我们纳入了18项试验,涉及1578人。两项试验将珠氯噻醇与安慰剂进行了比较,均未报告整体或精神状态结果。与安慰剂相比,分配到珠氯噻醇组的人出现锥体外系症状的风险增加(n = 64,RR 5.37,CI 1.12至29.34,NNH 2 CI 2至31)。十项短期试验(共n = 478)将珠氯噻醇与其他传统抗精神病药物进行了比较。分配到珠氯噻醇组病情无变化或恶化的风险降低(n = 357,7项随机对照试验,RR 0.72,CI 0.53至0.98,NNT 10,CI 6至131)。没有研究结果表明在包括运动障碍(n = 280,6项随机对照试验,需要额外抗帕金森药物治疗的RR 1.07,CI 0.86至1.33)和一般激越(n = 162,3项随机对照试验,需要使用催眠/镇静药物治疗的RR 1.09,CI 0.76至1.56)在内的一系列不良反应方面,珠氯噻醇与其他传统抗精神病药物之间存在任何明显差异。与给予其他传统抗精神病药物的人相比,分配到珠氯噻醇组的人在短期内退出试验的人数更少(n = 424,22%对30%,8项随机对照试验,RR 0.70,CI [0.51,0.95],NNT 12,CI 7至67)。三项短期试验(共n = 233)将珠氯噻醇与非典型抗精神病药物进行了比较。与利培酮相比,珠氯噻醇病情无变化或恶化的风险并未更高(n = 98,1项随机对照试验,RR 1.30,CI 0.80至2.11)。与接受利培酮治疗的人相比,分配到珠氯噻醇组的人更频繁地被处方抗帕金森药物(n = 98,1项随机对照试验,RR 1.92,CI 1.12至3.28,NNH 3,CI 3至17)。
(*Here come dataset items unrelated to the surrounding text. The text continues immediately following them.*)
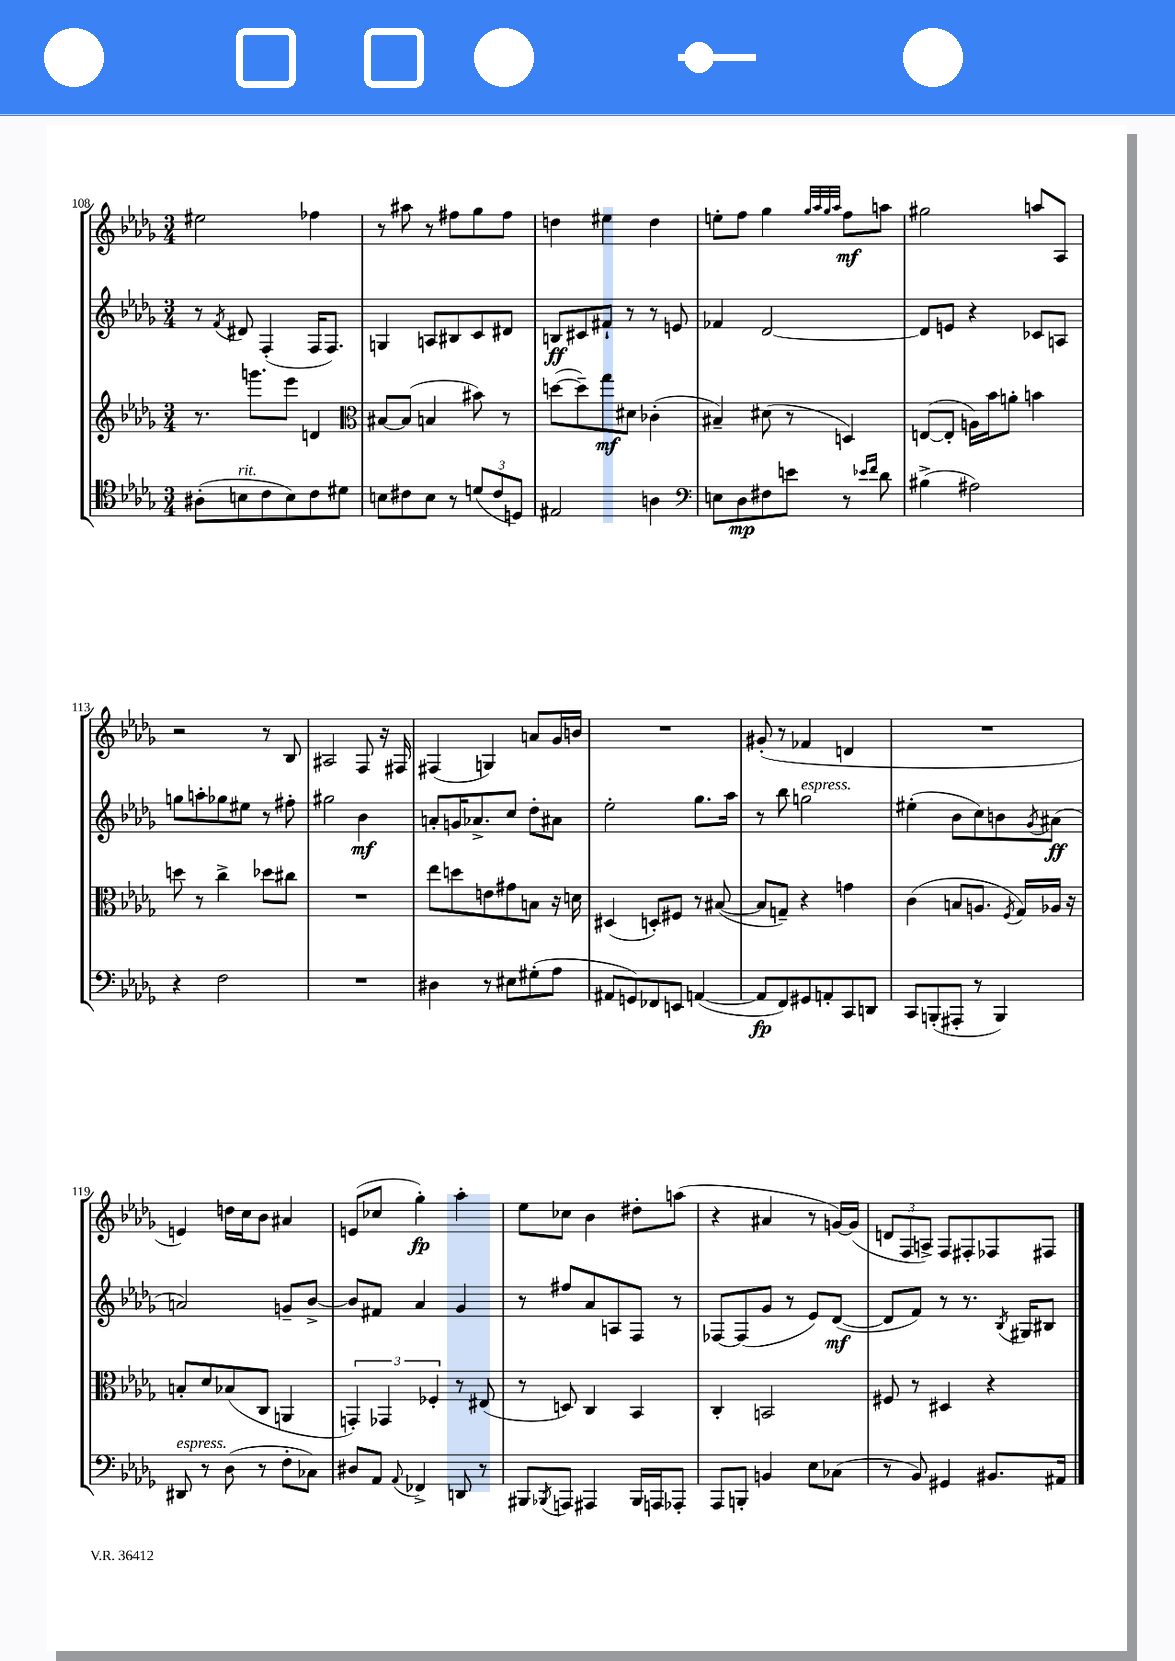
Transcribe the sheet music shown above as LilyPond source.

<<
\new StaffGroup <<
\new Staff = "s0" {
    \clef treble \key des \major \numericTimeSignature \time 3/4
    eis''2 fes''4 |
    r8 ais''8 r8 fis''8 ges''8 fis''8 |
    d''4 eis''4 d''4 |
    e''8-. f''8 ges''4 \grace { ges''32 aes''32 ges''32 aes''32 } f''8\mf a''8 |
    gis''2 a''8 aes8 |
    r2 r8 bes8 |
    ais2 f8 r16 fis16 |
    fis4( g4) a'8 ges'16 b'16 |
    R2. |
    gis'8-.( r8 fes'4 d'4 |
    R2. |
    e'4) d''16 c''16 bes'8 ais'4 |
    e'8( ces''8 ges''4-.\fp) aes''4-. |
    ees''8 ces''8 bes'4 dis''8-. a''8( |
    r4 ais'4 r8 g'16~) g'16( |
    \tuplet 3/2 { d'8 f8 a8->) } f8 fis8-. fes8 fis8 \bar "|." |
}
\new Staff = "s1" {
    \clef treble \key des \major \numericTimeSignature \time 3/4
    r8 \acciaccatura { f'8 } dis'8 f4-.( f16 f8.) |
    g4 a8 bis8 c'8 dis'8 |
    b8\ff cis'8 fis'8-! r8 r8 e'8 |
    fes'4 des'2~ |
    des'8 e'8 r4 ces'8 a8 |
    g''8 a''8-. ges''8 eis''8 r8 fis''8-. |
    gis''2 bes'4\mf |
    a'8-. g'16 aes'8.-> c''8 des''8-. ais'8 |
    ees''2-. ges''8. aes''16 |
    r8 bes''8 g''2^\markup { \italic "espress." } |
    eis''4-.( bes'8 c''8) b'8 \acciaccatura { ges'8 } ais'8\ff( |
    a'2) g'8-- bes'8~-> |
    bes'8 fis'8 aes'4 ges'4 |
    r8 fis''8 aes'8 a8 f8 r8 |
    fes8~ fes8( ges'8 r8 ees'8) des'8~\mf( |
    des'8 f'8) r8 r8. \acciaccatura { bes8 } gis16 bis8 \bar "|." |
}
\new Staff = "s2" {
    \clef treble \key des \major \numericTimeSignature \time 3/4
    r8. g'''8. ees'''8 d'4 |
    \clef alto bis8~ bis8( b4 bis'8) r8 |
    d''8~( d''8--) ges''8\mf dis'8 ces'4-.( |
    bis4--) dis'8( r8 d4) |
    e8~( e8-. a16) bes'16 a'8-. b'4 |
    d''8 r8 c''4-> des''8 cis''8 |
    R2. |
    ees''8 d''8 e'8 gis'8 b8 r16 d'16 |
    dis4( d8-.) fis8 r8 bis8~( |
    bis8 g8--) r4 g'4 |
    c'4( b8 a8. \acciaccatura { f8 } ges16) aes16 r16 |
    b8-. des'8 bes8( c8 a,4 |
    \tuplet 3/2 { g,4-.) ges,4 fes4-. } r8 eis8( |
    r8 d8) c4 bes,4 |
    c4-. b,2 |
    fis8 r8 dis4 r4 \bar "|." |
}
\new Staff = "s3" {
    \clef tenor \key des \major \numericTimeSignature \time 3/4
    ais8-.( b8^\markup { \italic "rit." } c'8 b8) c'8 dis'8 |
    b8 cis'8 b8 r8 \tuplet 3/2 { d'8( cis'8 d8) } |
    eis2 a4 |
    \clef bass e8 des8\mp fis8 e'8 r8 \grace { ees'16 f'16 } des'8 |
    bis4->( ais2) |
    r4 f2 |
    R2. |
    dis4 r8 eis8 gis8-.( aes8 |
    ais,8 g,8) fes,8 e,8 a,4~( |
    a,8\fp f,8) gis,8 a,8-. c,8 d,8 |
    c,8 b,,8-.( ais,,8-. r8 b,,4) |
    dis,8^\markup { \italic "espress." } r8 des8( r8 f8-. ces8) |
    dis8 aes,8 \appoggiatura { aes,8 } fes,4-> d,8 r8 |
    bis,,8 \acciaccatura { bes,,8 } a,,8 ais,,4 bes,,16 a,,16 aes,,8-. |
    aes,,8 b,,8-. b,4 ees8 ces8( |
    r8 bes,8) gis,4 bis,8. ais,16 \bar "|." |
}
>>
>>
\layout { \context { \Score currentBarNumber = #108 } }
分配到珠氯噻醇组的人与给予舒必利组的人体重增加相同(n = 61,1项随机对照试验,WMD 1.60,CI -8.35至5.15)。许多人提前退出了这些短期研究(珠氯噻醇组45%,利培酮组30%,n = 159,2项随机对照试验,RR 1.48,CI 0.98至2.22)。在四项短期研究(共n = 140)中比较珠氯噻醇的两种异构体时,未得出明显不同的结果。

作者结论

有迹象表明珠氯噻醇会导致运动障碍,可能比新一代药物更易导致,尽管不比老一代抗精神病药物更频繁。本综述表明,至少在短期内,口服珠氯噻醇在整体状态方面可能比其他老药具有一些临床优势。如果要处方老药,二盐酸珠氯噻醇是一个可行的选择,但可能最好同时服用其他药物以抵消约一半服用该药的人出现的运动障碍。对于这样一种广泛使用的药物,没有关于服务、功能、行为结果以及复发等重要结果的信息,这表明需要进一步研究。我们认为,对于那些适合使用老一代药物的患者,它仍应是一种治疗选择。